Почему? И почему наш актер чувствовал себя в обществе, как в "чужой стихии", задыхаясь в ней, как рыба без воды, вне дорогой ему театральной товарищеской богемы?
В этом отчуждении двух миров сказывается причина более глубокая, чем внешняя преграда, отдаляющая за гримом, занавесом, эстрадой недоступного актера-человека от общества. Тех же, названных для примера, актеров парижской сцены сближает с обществом общая культура, известный изящный лоск, не только внешний, а являющийся продуктом утонченной цивилизации, тот же стиль в манерах, жестах, в речи, в обращении, то же остроумие и то же изящество языка и, прибавим, одежды и туалета, и умение их носить.

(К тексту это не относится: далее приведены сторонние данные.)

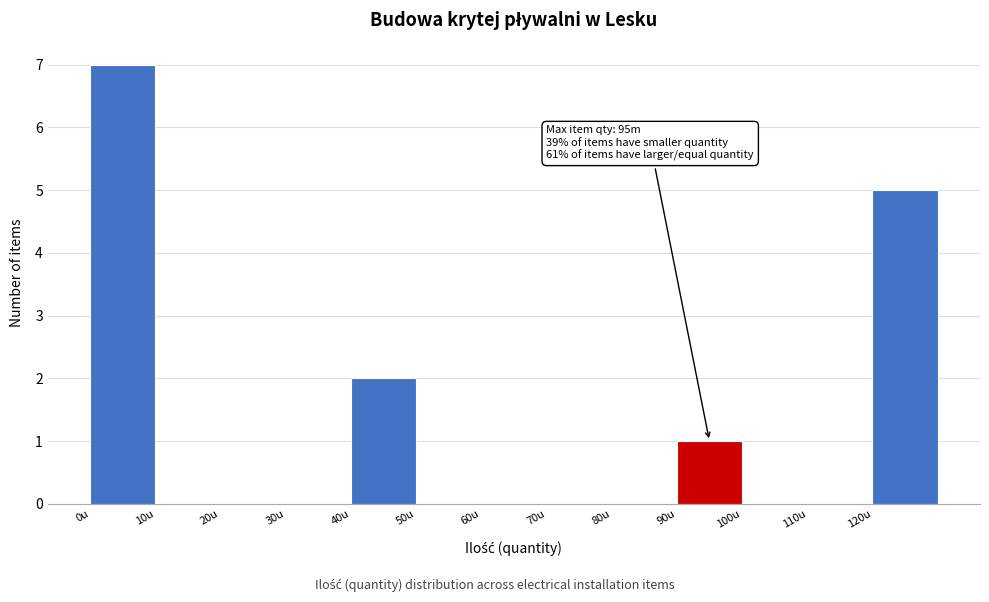

Which range on the x-axis has the tallest bar?

0 to 10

Во французском театре утонченная обстановка сцены является продолжением утонченной обстановки в частной жизни. Герои и героини пьес большей частью "свои люди", теперешнего или уже минувшего времени общества, которые на сцене изображают им знакомую близкую жизнь, воплощают знакомые образы, почему, сойдя со сцены, они свободно в эту жизнь входят, сливаясь с ней, черпая из нее опыт, наглядные примеры, "материал" для игры.

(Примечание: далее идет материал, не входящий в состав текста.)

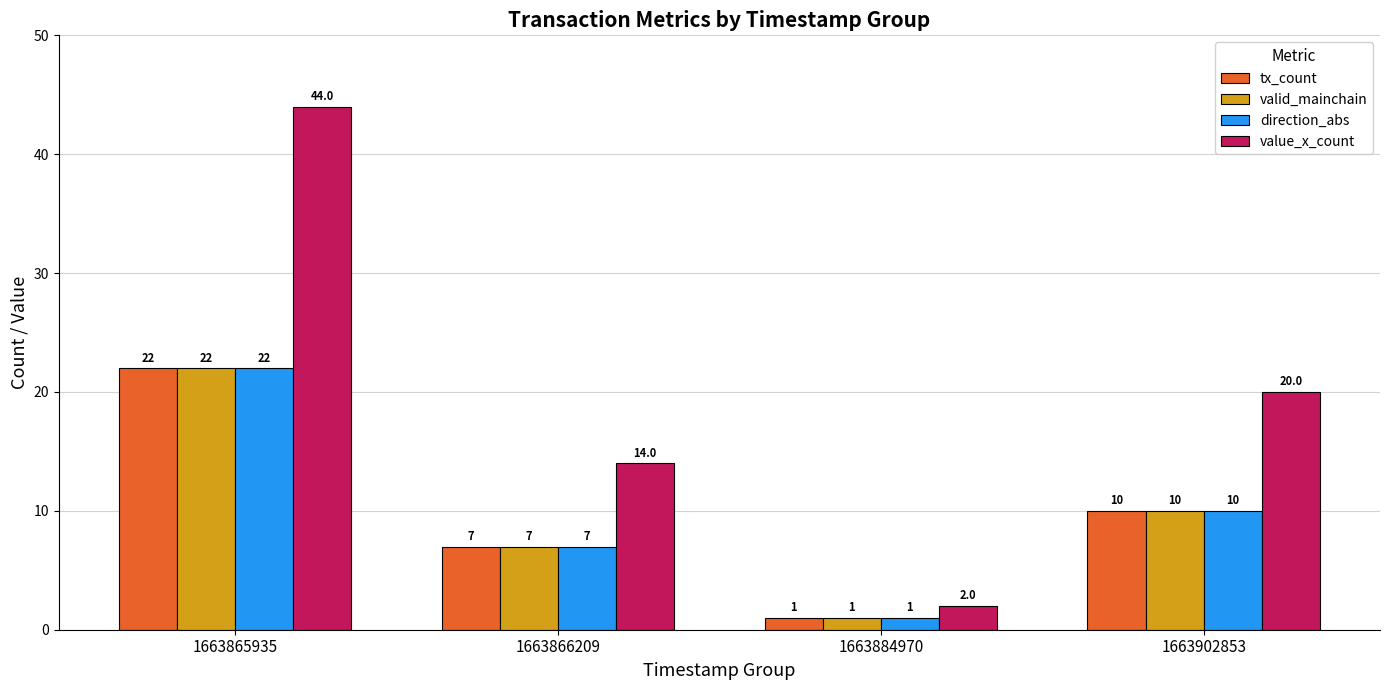

Which series has the largest total across all categories?

value_x_count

Литература, авторы пьес являются связующим началом, черпают из близкой для зрителя жизни сюжеты и обращаются к зрителям того же утонченного по своим вкусам и привычкам состава, как и бесчисленные иные театры во Франции обращаются в своем репертуаре к разного рода составу зрительного зала.
Всё, что сказано выше о специфическом характере и уклоне нашего театра, начиная хотя бы с Гоголя и Островского до "Власти тьмы", "На дне" и всего Чехова включительно, навязывало русскому обществу сквозь гениальную подчас литературную форму и столь же гениальную нередко сценическую игру, - тяжелый, скорбный, вульгарный, если не впрямь отвратный, лик русской жизни, и этот лик в сознании общества стал либо анахронизмом, либо тенденциозным искажением (как и "Мертвые души" Гоголя). Воздавая должное игре исполнителей, общество, имея потребность, да и право, искать в театральном зеркале отражение иного лика русского человека и русской жизни, чувствовало законное, понятное неудовлетворение, разрыв целой и существенной части нашей русской жизни со сценой. Этот разрыв не мог попутно не иметь места между нашими изобразителями другой части русской жизни и обществом. Неудивительно, что "художественник" (как называли актера Художественного театра), из мира Чехова и Островского, попадая в иную совсем среду, чувствовал себя в чужом мире, да неинтересном для него, так как он не мог питать его художественное вдохновение и давал материал, не могущий быть использованным для репертуара. Театра, отображающего русскую жизнь с ее утонченными запросами, вкусами, переживаниями, с красотой быта, обстановки, с изяществом человеческих образов (а всего этого у нас было все же не мало), и с соответствующим составом актеров, - у нас не было. У нас отлично играли, но тяжело дышалось в театре. Приглашения на зимние сезоны блестящей парижской труппы в Михайловский театр в Петербурге являлись показательным и обидным пополнением пробела. Общество требовало других "харчей", красоты, изящества, веселия, ухода в другой быт, пусть даже чужой, а, быть может, все же менее чужой, чем быт купцов, кулаков и чеховских нытиков, и "харчи" приходилось выписывать из Франции.
Тип нашего актера выращен нашим репертуаром; он был близок, родственен тем, кто этим репертуаром удовлетворялся, и чужд тем, кому этот репертуар, в силу иных запросов и вкусов, был несоприроден.